**Directions:**
Search the listing for the word "your". Copy every line where it is found.

(The records begins)

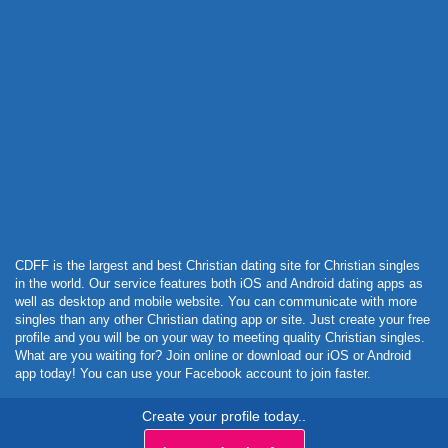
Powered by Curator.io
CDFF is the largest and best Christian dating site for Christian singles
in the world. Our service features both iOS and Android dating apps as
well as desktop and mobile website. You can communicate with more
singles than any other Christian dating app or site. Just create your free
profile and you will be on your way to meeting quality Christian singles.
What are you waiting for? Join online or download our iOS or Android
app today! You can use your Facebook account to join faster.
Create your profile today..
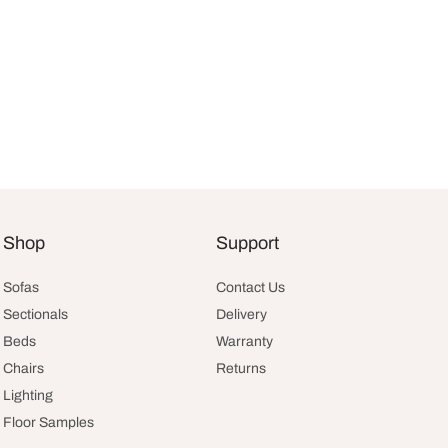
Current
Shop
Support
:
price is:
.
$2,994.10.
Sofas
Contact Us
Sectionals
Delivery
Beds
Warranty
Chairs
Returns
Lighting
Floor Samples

(The records ends)
(The records begins)

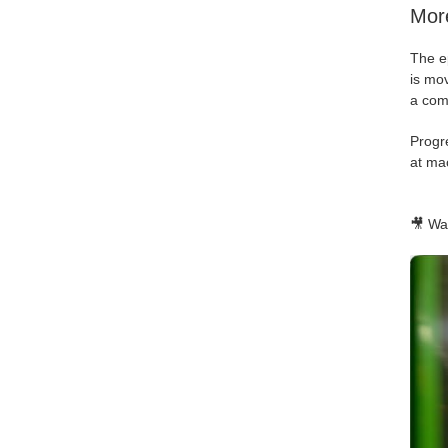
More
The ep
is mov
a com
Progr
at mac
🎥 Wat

(The records ends)

**Task response:**
singles than any other Christian dating app or site. Just create your free
profile and you will be on your way to meeting quality Christian singles.
app today! You can use your Facebook account to join faster.
Create your profile today..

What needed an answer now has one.